A ocorrência de um episódio de violência é por si só importante e grave. A violência é um tema que habitualmente cativa a atenção das pessoas e por isso merece uma cobertura mediática que por vezes enviesa a dimensão das situações. Ou seja, porque está mais disponível no tempo ou no espaço, nós estimamos a sua probabilidade como maior do que ela realmente é. Não acontece apenas com a violência, mas com todos os acontecimentos à nossa volta.
Se um avião cai, é alvo de muita cobertura mediática, muito mais do que um automóvel quando tem um acidente, o que nos poderia levar a pensar num risco mais elevado quando andamos de avião do que quando andamos de automóvel; ora, os factos esclarecem que é exactamente ao contrário.
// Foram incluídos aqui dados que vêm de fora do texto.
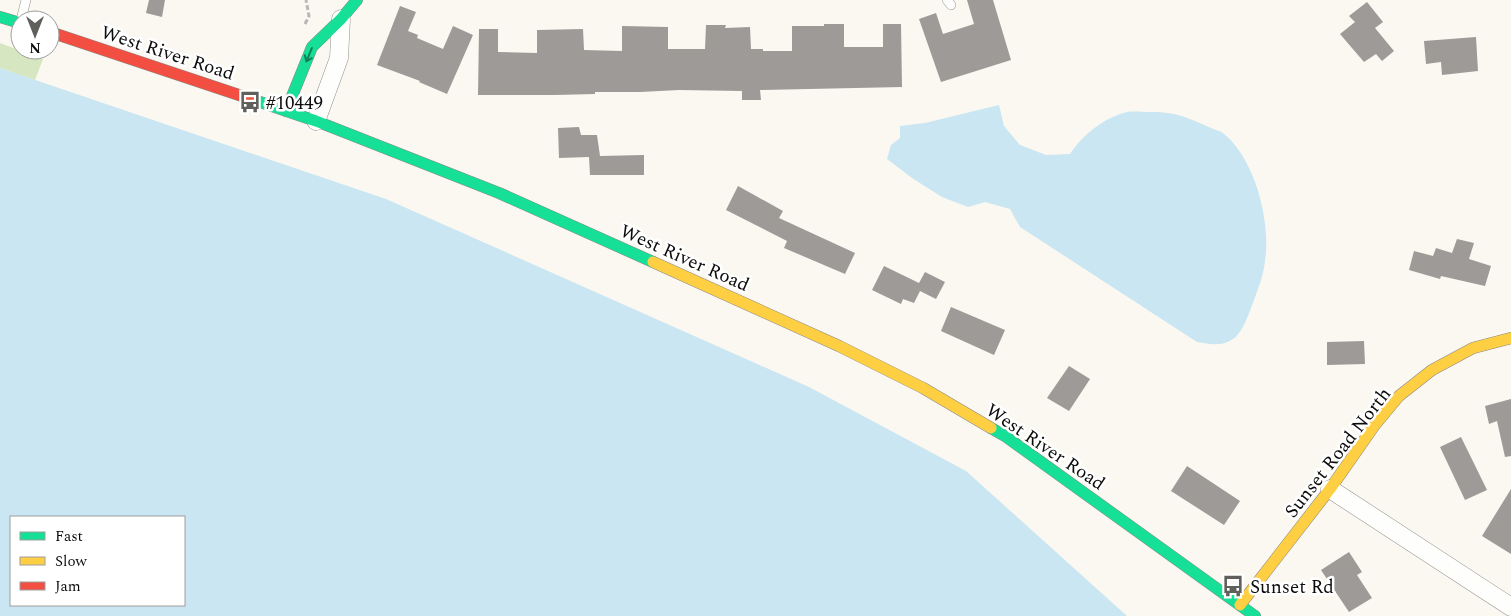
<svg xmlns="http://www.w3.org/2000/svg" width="1511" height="616" viewBox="0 0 1511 616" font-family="Spectral,serif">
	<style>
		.forest { fill: #d6e6c0 }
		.water { fill: #c9e6f2; fill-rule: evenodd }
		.building { fill: #9d9a97 }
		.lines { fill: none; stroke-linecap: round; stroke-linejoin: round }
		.lane-casing { stroke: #93928f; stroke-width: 10 }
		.street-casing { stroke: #93928f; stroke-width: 19 }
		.fast-casing { stroke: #8a8986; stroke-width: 12 }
		.slow-casing { stroke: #8a8986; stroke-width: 12 }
		.jam-casing { stroke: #8a8986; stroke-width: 12 }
		.path { stroke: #b7b7b6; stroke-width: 3; stroke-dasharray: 5 2.5; stroke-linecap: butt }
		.lane { stroke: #fefefd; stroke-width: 9 }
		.street { stroke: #fefefd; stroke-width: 18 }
		.fast { stroke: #16e098; stroke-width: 11 }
		.slow { stroke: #ffcf43; stroke-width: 11 }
		.jam { stroke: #f24e42; stroke-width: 11 }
		.oneway { stroke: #128159 }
		.labels { text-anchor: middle; stroke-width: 5; stroke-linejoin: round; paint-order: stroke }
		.street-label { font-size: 19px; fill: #0c0c0c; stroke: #fff }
		.poi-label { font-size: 19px; fill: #0c0c0c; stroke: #fff; text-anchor: start }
	</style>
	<rect width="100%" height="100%" fill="#faf8f1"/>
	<!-- forest -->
	<path class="forest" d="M 0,43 L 43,59 L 35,80 L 0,68 Z"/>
	<!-- water -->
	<g class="water">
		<path d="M 0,68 L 386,199 L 809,387 L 966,471 L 1127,616 L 0,616 ZM 184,517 L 184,605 L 11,605 L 11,517 Z"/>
		<path d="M 999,105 L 1004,126 L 1020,145 L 1046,155 L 1070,154 C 1083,135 1103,118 1127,112 C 1134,111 1142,112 1149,112 C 1173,111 1190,118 1211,128 C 1215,130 1221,131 1224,134 C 1255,159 1271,222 1265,260 C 1264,273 1259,287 1254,300 C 1250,310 1243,333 1233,339 C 1221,347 1210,344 1197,342 L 1020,227 L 1010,209 L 985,202 L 968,207 L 942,197 L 912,178 L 887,159 L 891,145 L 900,138 L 900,126 L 925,123 Z"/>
	</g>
	<!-- building -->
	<g class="building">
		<path d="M 149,0 L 165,0 L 162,17 L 146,13 Z"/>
		<path d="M 967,0 L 993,0 L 1011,60 L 941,82 L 919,19 L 936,13 L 943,34 L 974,24 Z"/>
		<path d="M 1367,2 L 1383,22 L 1375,28 L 1394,51 L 1382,61 L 1376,54 L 1364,62 L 1340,34 L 1355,22 L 1349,16 Z"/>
		<path d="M 400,6 L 416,12 L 408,31 L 418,35 L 417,38 L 443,49 L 453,26 L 473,35 L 447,94 L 419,82 L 420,81 L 377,65 Z"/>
		<path d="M 824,24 L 844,24 L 844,47 L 883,47 L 883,24 L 901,24 L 902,87 L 760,90 L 761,100 L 742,100 L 742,91 L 679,90 L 640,92 L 595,92 L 595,94 L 555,95 L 478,95 L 479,29 L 498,29 L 498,52 L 537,53 L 537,30 L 583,29 L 584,50 L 622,51 L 622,26 L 668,27 L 668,49 L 705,49 L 706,25 L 726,25 L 725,28 L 750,27 L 751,49 L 763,49 L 763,51 L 792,51 L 792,26 L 824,26 Z"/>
		<path d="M 1476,37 L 1478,71 L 1442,75 L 1441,62 L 1426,64 L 1424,41 Z"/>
		<path d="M 579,127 L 581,135 L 597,135 L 600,156 L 644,155 L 644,175 L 590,175 L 589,157 L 559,158 L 558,128 Z"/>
		<path d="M 738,186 L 783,211 L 779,218 L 855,253 L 845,274 L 784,248 L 787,241 L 726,210 Z"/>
		<path d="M 1457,239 L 1474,243 L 1469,259 L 1491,266 L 1485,286 L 1441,276 L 1440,279 L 1409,270 L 1414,251 L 1433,256 L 1436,248 L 1452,253 Z"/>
		<path d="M 884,266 L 919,283 L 925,272 L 945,282 L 936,299 L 920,291 L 914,303 L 903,299 L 901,304 L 872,290 Z"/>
		<path d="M 951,307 L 1005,330 L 994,355 L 941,331 Z"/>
		<path d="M 1364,341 L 1365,364 L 1327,365 L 1327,342 Z"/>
		<path d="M 1069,366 L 1090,379 L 1069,411 L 1047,398 Z"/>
		<path d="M 1511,399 L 1511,456 L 1505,457 L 1497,421 L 1489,424 L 1485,406 Z"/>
		<path d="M 1461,437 L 1487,490 L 1465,500 L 1440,447 Z"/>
		<path d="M 1187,466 L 1240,501 L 1224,525 L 1171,491 Z"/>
		<path d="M 1511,489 L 1511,554 L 1482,536 Z"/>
		<path d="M 1349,552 L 1362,572 L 1357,575 L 1372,598 L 1349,612 L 1321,570 Z"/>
	</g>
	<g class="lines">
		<!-- lane casing -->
		<g class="lane-casing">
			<g id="lane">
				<path d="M 947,0 L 951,5"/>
				<path d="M 21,20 L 26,0"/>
			</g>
		</g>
		<!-- street casing -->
		<g class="street-casing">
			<g id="street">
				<path d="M 316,121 L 339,58 L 341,19"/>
				<path d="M 1330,489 L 1511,607"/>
			</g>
		</g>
		<!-- fast casing -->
		<g class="fast-casing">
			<g id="fast">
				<path d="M 0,17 L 20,23"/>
				<path d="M 254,100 L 316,121 L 499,193 L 653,262"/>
				<path d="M 286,111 L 312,47 L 341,19 L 357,0"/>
				<path d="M 991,428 L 1005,436 L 1255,616"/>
			</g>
		</g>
		<!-- slow casing -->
		<g class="slow-casing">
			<g id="slow">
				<path d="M 653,262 L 839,346 L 923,388 L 991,428"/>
				<path d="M 1240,605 L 1330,489 L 1374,426 L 1399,396 L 1432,370 L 1473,348 L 1511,338"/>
			</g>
		</g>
		<!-- jam casing -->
		<g class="jam-casing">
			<path id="jam" d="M 50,32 L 254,100"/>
		</g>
		<!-- path -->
		<path class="path" d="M 305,24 L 309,16 L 306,0"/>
		<!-- lane -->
		<use href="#lane" class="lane"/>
		<!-- street -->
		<use href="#street" class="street"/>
		<!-- fast -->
		<use href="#fast" class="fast"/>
		<!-- slow -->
		<use href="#slow" class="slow"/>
		<!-- jam -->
		<use href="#jam" class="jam"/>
	</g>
	<!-- one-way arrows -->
	<defs><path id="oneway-shaft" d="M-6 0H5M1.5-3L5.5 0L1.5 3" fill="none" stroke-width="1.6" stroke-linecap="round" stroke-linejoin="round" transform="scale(1.25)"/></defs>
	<use class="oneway" href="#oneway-shaft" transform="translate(309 55) rotate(112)"/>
	<!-- icons -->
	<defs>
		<g id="bus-bare" transform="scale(1.725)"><path d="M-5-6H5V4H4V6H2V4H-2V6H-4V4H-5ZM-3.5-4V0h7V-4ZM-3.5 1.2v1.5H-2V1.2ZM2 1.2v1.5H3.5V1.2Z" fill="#5f5f5c" stroke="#fff" stroke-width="2.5" paint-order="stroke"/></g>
	</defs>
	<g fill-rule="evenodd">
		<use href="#bus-bare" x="250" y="102"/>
		<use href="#bus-bare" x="1233" y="586"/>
	</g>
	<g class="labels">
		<!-- street labels -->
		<g class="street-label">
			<text transform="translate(168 52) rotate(18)" y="7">West River Road</text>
			<text transform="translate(685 257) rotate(24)" y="7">West River Road</text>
			<text transform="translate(1046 446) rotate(34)" y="7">West River Road</text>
			<text transform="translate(1337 452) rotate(-52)" y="7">Sunset Road North</text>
		</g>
		<!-- poi labels -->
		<g class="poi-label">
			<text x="266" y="109">#10449</text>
			<text x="1250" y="593">Sunset Rd</text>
		</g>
	</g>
	<!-- legend -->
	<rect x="10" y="516" width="175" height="90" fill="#ffffff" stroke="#9e9e9e"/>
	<rect x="20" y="532" width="25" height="8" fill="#16e098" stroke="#9e9e9e"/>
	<text x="55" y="541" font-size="15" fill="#0c0c0c">Fast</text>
	<rect x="20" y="557" width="25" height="8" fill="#ffcf43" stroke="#9e9e9e"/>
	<text x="55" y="566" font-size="15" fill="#0c0c0c">Slow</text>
	<rect x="20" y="582" width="25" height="8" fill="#f24e42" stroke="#9e9e9e"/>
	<text x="55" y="591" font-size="15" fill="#0c0c0c">Jam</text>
	<!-- north arrow -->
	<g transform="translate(35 35) rotate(180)"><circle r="24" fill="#ffffff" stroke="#9e9e9e"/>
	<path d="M0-4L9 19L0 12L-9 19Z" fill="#5f5f5c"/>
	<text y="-8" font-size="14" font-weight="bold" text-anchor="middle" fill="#0c0c0c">N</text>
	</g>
</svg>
Os episódios de violência, principalmente contra as pessoas, são muito noticiados, logo parecem ser muito mais frequentes do que na realidade são, principalmente em Portugal. As estatísticas podem apontar para um baixo número de ocorrências e/ou para a sua redução ao longo do tempo (um facto, como é exemplo a redução dos homicídios em Portugal de 1994 para 2017, em 50%), mas sempre que é noticiado um acontecimento violento sobre pessoas, ele parece-nos algo muito mais presente e frequente.
Outro tipo de mudanças, mais culturais e civilizacionais, também têm certamente a sua influência e podem enviesar em sentido contrário, como vemos na violência doméstica, onde hoje começa a reduzir-se a atitude “entre marido e mulher não se mete a colher” (embora também os dados estatísticos apontem para uma tendência de redução deste fenómeno, apesar de muito longe do desejado e mais uma vez as notícias destes crimes terem aumentado ao longo dos últimos anos).
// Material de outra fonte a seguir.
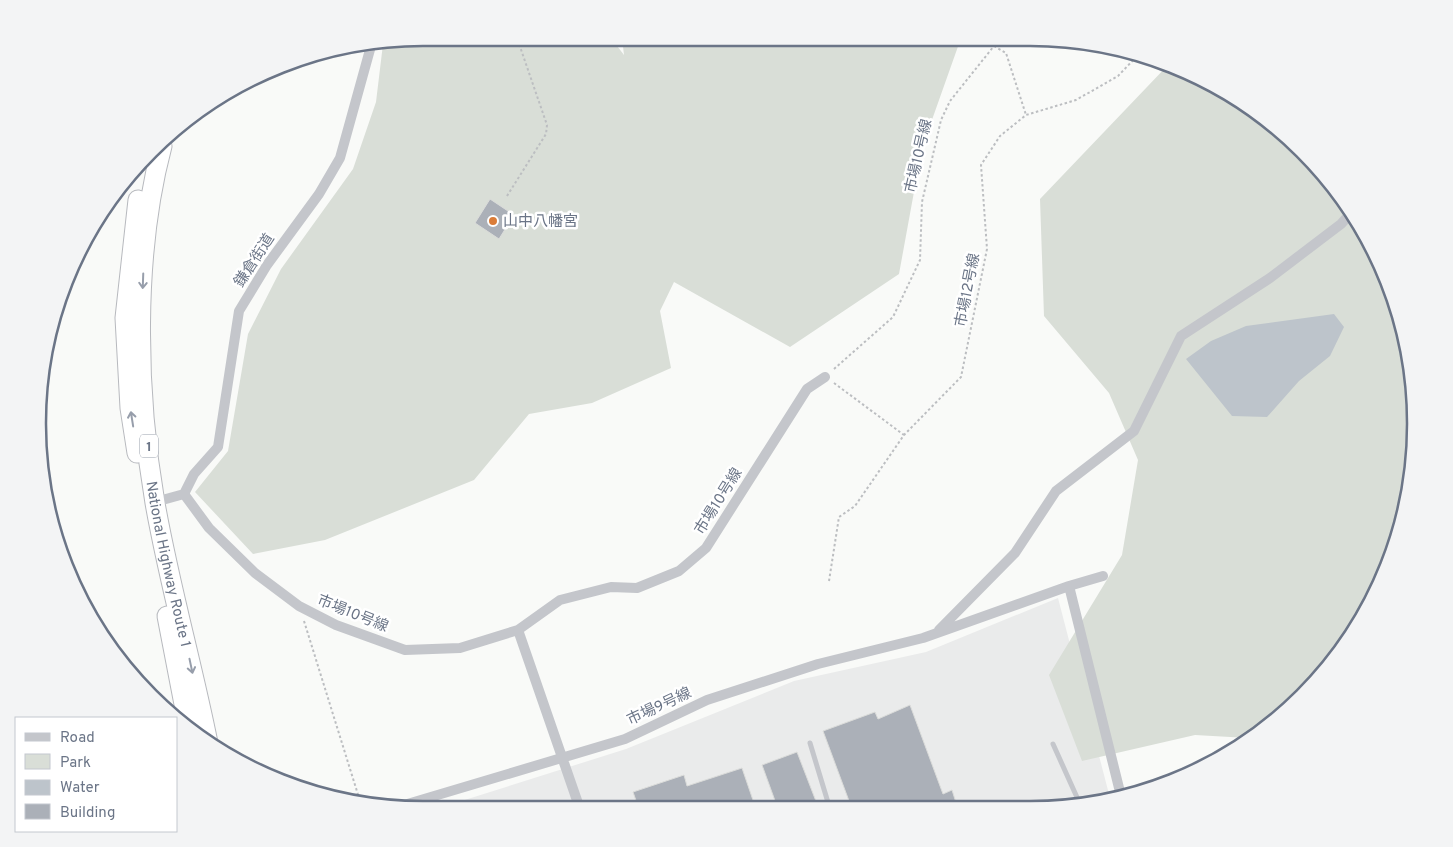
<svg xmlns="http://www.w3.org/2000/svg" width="1453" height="847" font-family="Overpass,'Noto Sans JP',sans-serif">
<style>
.built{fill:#eaebeb}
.green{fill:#d9ded7}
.water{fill:#bdc4cb}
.building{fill:#abb0b8;stroke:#dbdcda}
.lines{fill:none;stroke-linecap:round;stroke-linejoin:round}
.highway-casing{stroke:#b7b9be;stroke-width:21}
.path{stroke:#bcbec1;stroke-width:2;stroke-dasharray:2.5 2.5;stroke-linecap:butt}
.lane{stroke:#c4c6cb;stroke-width:5}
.street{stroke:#c4c6cb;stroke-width:10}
.highway{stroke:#fff;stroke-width:19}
.oneway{stroke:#979eab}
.poi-dot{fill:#da7c38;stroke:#fff;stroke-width:2}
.labels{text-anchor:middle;stroke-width:5;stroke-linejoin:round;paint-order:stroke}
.shield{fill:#fff;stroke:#979eab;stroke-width:1}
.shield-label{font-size:14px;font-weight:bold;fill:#6b7587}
.street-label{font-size:15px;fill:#6b7587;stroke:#fff}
.poi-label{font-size:15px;fill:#6b7587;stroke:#fff;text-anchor:start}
.rim{fill:none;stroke:#6b7587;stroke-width:2.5}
</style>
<rect width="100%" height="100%" fill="#f9faf8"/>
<!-- built -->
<path class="built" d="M1058 598 1110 798 1055 809H436L626 749 794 681 926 652Z"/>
<!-- green -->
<path class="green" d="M424 38H611L624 55 622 38H961L922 148 899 274 790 347 674 282 660 311 671 368 592 403 529 414 474 480 325 540 253 554 195 492 228 451 248 334 281 269 353 169 376 102 383 44Z
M1168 65 1244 102 1302 150 1350 209 1386 276 1408 348 1415 423 1408 499 1386 571 1351 638 1302 697 1248 738 1195 735 1082 761 1049 675 1122 555 1138 460 1109 393 1044 316 1040 199Z"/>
<!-- water -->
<path class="water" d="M1334 314 1344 327 1330 356 1299 381 1267 417 1232 416 1186 359 1211 341 1246 326Z"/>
<!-- building -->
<path class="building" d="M490 199 514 215 499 239 475 223Z
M910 705 943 794 952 790 958 809H852L823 731 875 712 878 719Z
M797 752 819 809H778L762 765Z
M742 768 756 809H639L633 792 684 775 687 786Z"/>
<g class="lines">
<!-- highway casing -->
<g class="highway-casing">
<g id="highway">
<path id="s1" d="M162 146C133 255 136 392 155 503 169 583 192 663 208 743"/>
<path d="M137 453 130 408 125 318 138 200"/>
<path d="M167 616 188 725"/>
</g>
</g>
<!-- path -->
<path class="path" d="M994 46 1006 53 1026 115
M507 196 546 134 547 125 517 38
M834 369 893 317 920 260 922 202 941 120 950 101 994 46 995 38
M834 383 904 435
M38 447 40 456
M829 581 839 517 855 506 904 435 961 377 987 249 981 165 1000 136 1026 115 1076 100 1118 76 1138 55
M304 621 360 801"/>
<!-- lane -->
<path class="lane" d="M810 743 830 809
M1053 744 1080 804"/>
<!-- street -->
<path class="street" d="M184 494 209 528 255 573 299 606 336 625 405 650 460 648 518 630 560 600 611 587 637 588 679 571 706 548 807 389 825 377
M184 494 194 474 218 447 239 311 267 265 319 194 340 158 371 46
M155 502 184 494
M1069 586 1121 796
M518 630 580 809
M939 630 1015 553 1056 491 1134 431 1181 336 1270 278 1341 224 1352 212
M394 808 625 739 707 700 818 664 923 638 1069 586 1103 576"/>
<!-- highway -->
<use href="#highway" class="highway"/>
</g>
<!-- one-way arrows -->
<defs><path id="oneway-shaft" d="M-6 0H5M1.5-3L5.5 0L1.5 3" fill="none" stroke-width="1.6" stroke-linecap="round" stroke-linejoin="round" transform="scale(1.25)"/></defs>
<g class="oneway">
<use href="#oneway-shaft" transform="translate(143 281) rotate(92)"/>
<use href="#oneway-shaft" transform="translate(132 419) rotate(-99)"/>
<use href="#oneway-shaft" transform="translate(191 666) rotate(78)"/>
</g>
<!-- markers -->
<circle class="poi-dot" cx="493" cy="221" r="5"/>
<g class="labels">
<!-- shield labels -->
<rect class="shield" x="140" y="434.5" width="18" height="23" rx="4"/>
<g class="shield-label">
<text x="149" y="451">1</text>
</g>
<!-- street labels -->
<g class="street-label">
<text transform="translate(918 156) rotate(-77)" y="5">市場10号線</text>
<text transform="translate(254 260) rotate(-57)" y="5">鎌倉街道</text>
<text transform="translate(967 290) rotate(-79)" y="5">市場12号線</text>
<text transform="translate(718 501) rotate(-58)" y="5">市場10号線</text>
<text dy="5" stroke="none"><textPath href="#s1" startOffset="422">National Highway Route 1</textPath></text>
<text transform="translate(353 613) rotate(22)" y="5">市場10号線</text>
<text transform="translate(659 706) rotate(-25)" y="5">市場9号線</text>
</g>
<!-- poi labels -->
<g class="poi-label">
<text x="503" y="226">山中八幡宮</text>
</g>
</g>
<!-- crop -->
<path d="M0 0H1453V847H0ZM423 46H1030A377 377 0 0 1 1407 423V424A377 377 0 0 1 1030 801H423A377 377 0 0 1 46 424V423A377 377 0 0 1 423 46Z" fill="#f3f4f5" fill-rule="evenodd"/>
<path class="rim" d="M423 46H1030A377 377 0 0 1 1407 423V424A377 377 0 0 1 1030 801H423A377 377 0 0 1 46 424V423A377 377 0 0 1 423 46Z"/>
<!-- legend -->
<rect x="15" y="717" width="162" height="115" fill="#ffffff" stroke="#c4c8cf"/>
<rect x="25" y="733" width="25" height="8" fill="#c4c6cb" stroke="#c4c8cf"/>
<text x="60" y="742" font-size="15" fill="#6b7587">Road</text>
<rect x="25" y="754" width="25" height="15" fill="#d9ded7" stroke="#c4c8cf"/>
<text x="60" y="767" font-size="15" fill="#6b7587">Park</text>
<rect x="25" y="780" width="25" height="15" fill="#bdc4cb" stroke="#c4c8cf"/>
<text x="60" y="792" font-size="15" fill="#6b7587">Water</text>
<rect x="25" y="804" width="25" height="15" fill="#abb0b8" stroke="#c4c8cf"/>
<text x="60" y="817" font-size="15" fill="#6b7587">Building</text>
</svg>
Isso não significa que não é grave a ocorrência de apenas um só um episódio. É grave e tem consequências muitas vezes duradouras na saúde, física e psicológica. Por isso a prevenção do mesmo é tão importante.
Um dos assuntos que mais recentemente tem sido notícia é a violência sobre profissionais de saúde. Pela sua natureza muito específica, o do acto violento ser perpetrado contra um cuidador no âmbito de serviços públicos, este é um crime que ganha contornos de especial relevância.
Segundo os dados da Direcção-Geral da Saúde (DGS), a queixa sobre possíveis crimes desta natureza tem aumentado nos últimos anos e em média quase chega às duas queixas diárias. Esta era uma situação que beneficiaria de uma aposta estratégica e operacional de prevenção. É por isso muito positivo a criação, recentemente anunciada pelo Ministério da Saúde e pela DGS, de um Programa Nacional de Prevenção da Violência no Ciclo de Vida, incluindo um Plano de Acção para a Prevenção da Violência no Sector da Saúde.
Se o Programa se constituir e operacionalizar abrangendo áreas que vão da literacia, aos ambientes dos estabelecimentos de saúde, à liderança e ao atendimento, por exemplo, ao mesmo tempo que intervém rapidamente sobre as situações de violência, não só punitivamente mas também trabalhando desde logo com as vítimas de modo à sua rápida recuperação e assim prevenindo consequências futuras mais graves, então poderemos estar também a dar um passo importante para mudar o paradigma: prevenção e promoção e não só remediação.
Fica a preocupação que o Programa seja dotado dos recursos necessários ao seu funcionamento e efectividade de modo a que (in)acção não ponha em causa os bons planos e ideias. O novo serviço de apoio da linha SNS24 que agora foi apresentado é assim uma óptima notícia pela aposta nos primeiros socorros psicológicos, prestados por psicólogos, essenciais nas primeiras 72 horas após a ocorrência.
Apesar disto, numa reflexão ainda precoce salienta-se a necessidade de uma estratégia de prevenção dos riscos psicossociais e de promoção de locais de trabalho saudáveis, em todo o SNS, mas mais do que isso em toda a Administração Pública, estruturadora da criação de factores de protecção, também no que diz respeito à violência neste contexto, estratégia esta ainda por criar e implementar. Será que é desta?
O autor escreve de acordo com a antiga ortografia.